I imagine that the growth of suffah gardens across a city enable the growth and sedimentation of networks of care.
KOOZ Beyond the single archetype, the project also speculates on the possibility of the suffah as a series of various enclosed sites forming a network of suffah gardens. What is the potential of this throughout a city of Casablanca but also as an urban system of cities?
IT This proposal became an opportunity to think of a space to be realised over a long time, in a sequence of stages, while also being operational from the very start. And, beyond the scale of a single garden, I also considered the timeline at the scale of the city (or beyond) with a network of suffah gardens. I imagine that the growth of suffah gardens across a city enables the growth and sedimentation of networks of care. And in that sense, this project takes into consideration the value of slow work within social organising, taking up physical space.
KOOZ As a project which has been developed through pen and paper, or better pixels and mouse, what is for you the power of the architectural imaginary to questions and propose diverse alternative to our status quo?
IT I think the power of the architectural imaginary, when developed through pixels and mouse, is to allow for political imagination. I would say that political imagination is mostly held up by political elites and ever-increasing economic pressures, rather than solely by the demands of built projects. Still, the architecture imaginary provides inspiration and continually engages us to be more daring and mindful in our propositions, and to design in service of these ideas.
The power of the architectural imaginary, when developed through pixels and mouse, is to allow for political imagination.
KOOZ Beyond the builder of buildings, where do you see your agency as an architect?
IT One aspect I particularly care about and see agency in is observation. It can be to be attentive to mundane patterns or, for instance, to locate social shifts in dwelling/migrating, and engage with their political stakes. Or it can be to contemplate how some people choose to articulate their desire or need for change. I see agency in developing sensible proposals —whether it is a building, a network, an object, a timeline— by questioning and communicating observations. Intervening in a context might also mean to intervene in a conversation, a policy or a mode of organising of resources. Though not at all limited to architecture, I also learnt more about being reflexive and accountable in architectural practice and learning.

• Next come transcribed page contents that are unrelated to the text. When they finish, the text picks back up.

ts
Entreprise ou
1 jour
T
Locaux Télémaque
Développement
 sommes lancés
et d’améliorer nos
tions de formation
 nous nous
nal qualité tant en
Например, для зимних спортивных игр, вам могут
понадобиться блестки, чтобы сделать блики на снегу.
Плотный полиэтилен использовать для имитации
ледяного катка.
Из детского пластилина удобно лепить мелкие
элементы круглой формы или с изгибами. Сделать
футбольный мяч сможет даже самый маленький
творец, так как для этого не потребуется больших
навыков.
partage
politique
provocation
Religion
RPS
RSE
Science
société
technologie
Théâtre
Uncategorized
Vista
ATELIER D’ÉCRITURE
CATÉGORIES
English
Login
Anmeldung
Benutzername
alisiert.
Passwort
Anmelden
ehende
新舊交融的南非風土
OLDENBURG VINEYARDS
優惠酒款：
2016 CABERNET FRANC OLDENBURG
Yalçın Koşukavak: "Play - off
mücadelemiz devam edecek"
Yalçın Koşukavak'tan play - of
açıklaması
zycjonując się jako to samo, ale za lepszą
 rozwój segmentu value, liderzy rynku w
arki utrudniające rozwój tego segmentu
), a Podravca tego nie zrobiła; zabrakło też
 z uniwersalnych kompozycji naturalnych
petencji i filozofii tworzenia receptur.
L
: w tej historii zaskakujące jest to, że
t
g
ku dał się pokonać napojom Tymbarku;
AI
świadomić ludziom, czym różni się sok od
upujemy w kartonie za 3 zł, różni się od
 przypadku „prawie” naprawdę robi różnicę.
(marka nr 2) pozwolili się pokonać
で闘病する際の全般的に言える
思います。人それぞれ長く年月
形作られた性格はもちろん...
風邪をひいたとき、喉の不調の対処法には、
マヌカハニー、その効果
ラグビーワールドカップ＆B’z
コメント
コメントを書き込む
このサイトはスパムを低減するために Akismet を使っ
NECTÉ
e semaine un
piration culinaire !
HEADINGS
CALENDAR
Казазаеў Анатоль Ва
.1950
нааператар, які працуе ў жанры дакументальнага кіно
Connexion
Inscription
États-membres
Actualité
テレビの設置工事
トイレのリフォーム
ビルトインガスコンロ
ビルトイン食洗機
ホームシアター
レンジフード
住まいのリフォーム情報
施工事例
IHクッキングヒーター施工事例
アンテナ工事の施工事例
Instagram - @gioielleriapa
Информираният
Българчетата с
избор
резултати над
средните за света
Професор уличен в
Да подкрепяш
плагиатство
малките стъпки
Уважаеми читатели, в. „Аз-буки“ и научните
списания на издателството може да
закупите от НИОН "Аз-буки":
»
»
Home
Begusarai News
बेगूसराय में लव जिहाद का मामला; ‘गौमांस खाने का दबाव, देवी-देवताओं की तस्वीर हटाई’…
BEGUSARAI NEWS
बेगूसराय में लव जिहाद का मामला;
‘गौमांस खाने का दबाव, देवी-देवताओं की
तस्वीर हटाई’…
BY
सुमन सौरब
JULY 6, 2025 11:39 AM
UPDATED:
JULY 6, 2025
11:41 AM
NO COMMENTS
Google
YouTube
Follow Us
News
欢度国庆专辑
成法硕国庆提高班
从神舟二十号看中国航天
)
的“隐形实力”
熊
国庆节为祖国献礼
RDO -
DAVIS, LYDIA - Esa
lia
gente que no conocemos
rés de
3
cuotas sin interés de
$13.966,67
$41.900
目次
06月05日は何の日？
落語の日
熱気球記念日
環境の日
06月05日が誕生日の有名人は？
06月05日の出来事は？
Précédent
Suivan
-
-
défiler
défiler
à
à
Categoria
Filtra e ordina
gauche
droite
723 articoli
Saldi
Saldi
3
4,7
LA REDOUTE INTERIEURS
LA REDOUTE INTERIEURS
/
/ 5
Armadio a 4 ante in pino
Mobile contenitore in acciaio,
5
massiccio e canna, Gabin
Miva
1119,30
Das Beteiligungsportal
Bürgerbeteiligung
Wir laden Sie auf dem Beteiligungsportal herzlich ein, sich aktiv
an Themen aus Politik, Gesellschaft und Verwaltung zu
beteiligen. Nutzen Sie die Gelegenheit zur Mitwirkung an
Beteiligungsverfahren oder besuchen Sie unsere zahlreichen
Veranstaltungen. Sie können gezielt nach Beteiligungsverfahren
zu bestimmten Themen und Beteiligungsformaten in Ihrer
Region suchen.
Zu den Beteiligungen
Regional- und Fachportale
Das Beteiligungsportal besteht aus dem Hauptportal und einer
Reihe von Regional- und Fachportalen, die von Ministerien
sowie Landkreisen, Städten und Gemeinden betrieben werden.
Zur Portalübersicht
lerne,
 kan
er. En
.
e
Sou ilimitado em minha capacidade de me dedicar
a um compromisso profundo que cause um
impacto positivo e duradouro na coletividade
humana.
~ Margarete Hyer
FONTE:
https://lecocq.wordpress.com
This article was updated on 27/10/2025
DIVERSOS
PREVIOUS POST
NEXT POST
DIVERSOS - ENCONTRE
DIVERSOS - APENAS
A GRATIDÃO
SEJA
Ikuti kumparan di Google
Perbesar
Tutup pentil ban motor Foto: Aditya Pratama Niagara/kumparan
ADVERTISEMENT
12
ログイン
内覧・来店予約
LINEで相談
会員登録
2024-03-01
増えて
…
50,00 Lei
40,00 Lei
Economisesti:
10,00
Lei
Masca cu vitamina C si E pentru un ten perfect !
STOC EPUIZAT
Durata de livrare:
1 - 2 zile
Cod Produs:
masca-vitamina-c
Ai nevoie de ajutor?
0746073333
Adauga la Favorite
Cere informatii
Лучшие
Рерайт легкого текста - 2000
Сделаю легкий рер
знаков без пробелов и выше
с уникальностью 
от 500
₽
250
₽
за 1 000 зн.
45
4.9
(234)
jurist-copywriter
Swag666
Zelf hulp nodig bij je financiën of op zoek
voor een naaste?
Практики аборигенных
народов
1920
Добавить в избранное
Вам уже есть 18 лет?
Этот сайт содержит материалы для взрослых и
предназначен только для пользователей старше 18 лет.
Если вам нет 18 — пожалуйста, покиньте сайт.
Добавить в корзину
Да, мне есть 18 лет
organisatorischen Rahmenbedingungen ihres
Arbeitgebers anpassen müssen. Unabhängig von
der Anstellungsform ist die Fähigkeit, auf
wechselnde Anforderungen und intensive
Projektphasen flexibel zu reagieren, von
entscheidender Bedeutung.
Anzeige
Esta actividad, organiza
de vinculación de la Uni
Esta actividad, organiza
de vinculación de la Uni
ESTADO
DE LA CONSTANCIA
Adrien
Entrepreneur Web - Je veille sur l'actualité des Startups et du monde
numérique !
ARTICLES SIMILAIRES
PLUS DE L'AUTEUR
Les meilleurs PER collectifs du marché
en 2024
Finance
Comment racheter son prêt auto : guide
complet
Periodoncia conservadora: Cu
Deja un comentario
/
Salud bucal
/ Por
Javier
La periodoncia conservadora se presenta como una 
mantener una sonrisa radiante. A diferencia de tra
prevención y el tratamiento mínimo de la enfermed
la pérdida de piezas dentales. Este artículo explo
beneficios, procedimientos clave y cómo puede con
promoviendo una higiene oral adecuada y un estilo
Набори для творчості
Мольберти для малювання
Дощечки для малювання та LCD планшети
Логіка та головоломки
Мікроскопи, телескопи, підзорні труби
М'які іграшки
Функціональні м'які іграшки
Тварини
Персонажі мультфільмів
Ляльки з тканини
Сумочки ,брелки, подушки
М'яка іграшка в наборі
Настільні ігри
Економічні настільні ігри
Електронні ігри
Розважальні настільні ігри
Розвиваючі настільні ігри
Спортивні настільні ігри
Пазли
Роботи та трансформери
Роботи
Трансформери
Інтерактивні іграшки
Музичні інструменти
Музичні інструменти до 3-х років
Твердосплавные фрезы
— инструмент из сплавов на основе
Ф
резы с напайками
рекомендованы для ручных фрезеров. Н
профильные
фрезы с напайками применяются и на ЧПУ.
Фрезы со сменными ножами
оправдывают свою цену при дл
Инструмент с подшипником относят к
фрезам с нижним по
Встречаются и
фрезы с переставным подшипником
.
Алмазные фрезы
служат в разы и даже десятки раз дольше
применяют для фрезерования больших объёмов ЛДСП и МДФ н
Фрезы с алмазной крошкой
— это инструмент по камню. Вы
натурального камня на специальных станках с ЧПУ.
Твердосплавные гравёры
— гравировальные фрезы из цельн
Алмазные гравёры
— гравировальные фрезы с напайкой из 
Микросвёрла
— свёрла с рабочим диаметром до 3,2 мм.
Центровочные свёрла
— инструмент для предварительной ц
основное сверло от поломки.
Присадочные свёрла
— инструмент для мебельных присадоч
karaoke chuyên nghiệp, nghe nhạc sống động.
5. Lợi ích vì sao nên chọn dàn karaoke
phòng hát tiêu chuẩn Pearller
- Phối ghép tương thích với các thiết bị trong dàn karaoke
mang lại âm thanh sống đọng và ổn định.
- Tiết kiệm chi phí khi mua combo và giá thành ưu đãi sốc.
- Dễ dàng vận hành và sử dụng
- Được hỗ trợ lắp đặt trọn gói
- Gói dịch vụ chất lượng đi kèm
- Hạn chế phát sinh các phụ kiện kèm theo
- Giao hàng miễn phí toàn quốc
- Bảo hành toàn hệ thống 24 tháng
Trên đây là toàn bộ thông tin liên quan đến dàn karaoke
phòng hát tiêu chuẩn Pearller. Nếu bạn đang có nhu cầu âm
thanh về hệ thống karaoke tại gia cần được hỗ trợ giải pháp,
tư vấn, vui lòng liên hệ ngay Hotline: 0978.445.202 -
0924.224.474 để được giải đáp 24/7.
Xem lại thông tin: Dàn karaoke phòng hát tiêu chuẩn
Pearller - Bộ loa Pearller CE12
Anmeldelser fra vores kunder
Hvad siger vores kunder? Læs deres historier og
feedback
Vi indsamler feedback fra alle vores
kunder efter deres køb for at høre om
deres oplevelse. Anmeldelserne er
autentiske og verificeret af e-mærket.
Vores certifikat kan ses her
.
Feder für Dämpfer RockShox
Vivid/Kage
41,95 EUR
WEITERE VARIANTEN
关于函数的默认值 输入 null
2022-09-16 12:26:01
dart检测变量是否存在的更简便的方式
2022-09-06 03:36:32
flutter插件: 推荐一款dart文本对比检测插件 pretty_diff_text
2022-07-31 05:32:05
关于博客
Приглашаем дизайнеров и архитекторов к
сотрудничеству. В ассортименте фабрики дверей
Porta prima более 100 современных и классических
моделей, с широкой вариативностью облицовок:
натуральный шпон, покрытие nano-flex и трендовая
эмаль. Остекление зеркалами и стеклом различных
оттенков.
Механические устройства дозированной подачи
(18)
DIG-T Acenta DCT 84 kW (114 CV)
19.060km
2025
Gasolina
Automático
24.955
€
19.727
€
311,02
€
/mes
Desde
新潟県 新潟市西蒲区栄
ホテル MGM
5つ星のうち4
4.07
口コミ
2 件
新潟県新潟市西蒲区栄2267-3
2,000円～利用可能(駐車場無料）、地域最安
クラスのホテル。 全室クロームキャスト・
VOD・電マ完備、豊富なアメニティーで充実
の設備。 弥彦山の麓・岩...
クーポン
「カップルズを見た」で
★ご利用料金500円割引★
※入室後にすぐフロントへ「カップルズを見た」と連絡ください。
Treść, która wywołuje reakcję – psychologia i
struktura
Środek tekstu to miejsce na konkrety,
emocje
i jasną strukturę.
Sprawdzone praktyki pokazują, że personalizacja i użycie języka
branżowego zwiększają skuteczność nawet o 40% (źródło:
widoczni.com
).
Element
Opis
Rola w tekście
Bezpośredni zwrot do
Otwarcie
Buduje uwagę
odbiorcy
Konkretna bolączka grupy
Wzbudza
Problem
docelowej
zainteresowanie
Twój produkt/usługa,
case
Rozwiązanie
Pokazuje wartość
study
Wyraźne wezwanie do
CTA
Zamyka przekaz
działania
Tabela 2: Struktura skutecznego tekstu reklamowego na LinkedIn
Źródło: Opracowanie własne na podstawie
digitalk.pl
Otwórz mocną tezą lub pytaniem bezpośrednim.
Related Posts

Ines Tazi is an architect from Casablanca based in London. She graduated from the Architectural Association in 2019 and is currently practicing in an architectural studio in London, while finishing a masters in gender studies focused in the global south and courses on diasporas in the contemporary world as SOAS. Her personal projects explore the politics of space and migration in correlation with the body and cultural norms, combining research, writing, photography, and architectural design. Ines’ work was namely featured in the 2023 book Architecture of the Territory, and in the exhibition Omran 2019 curated and organised by Collective for Architecture Lebanon.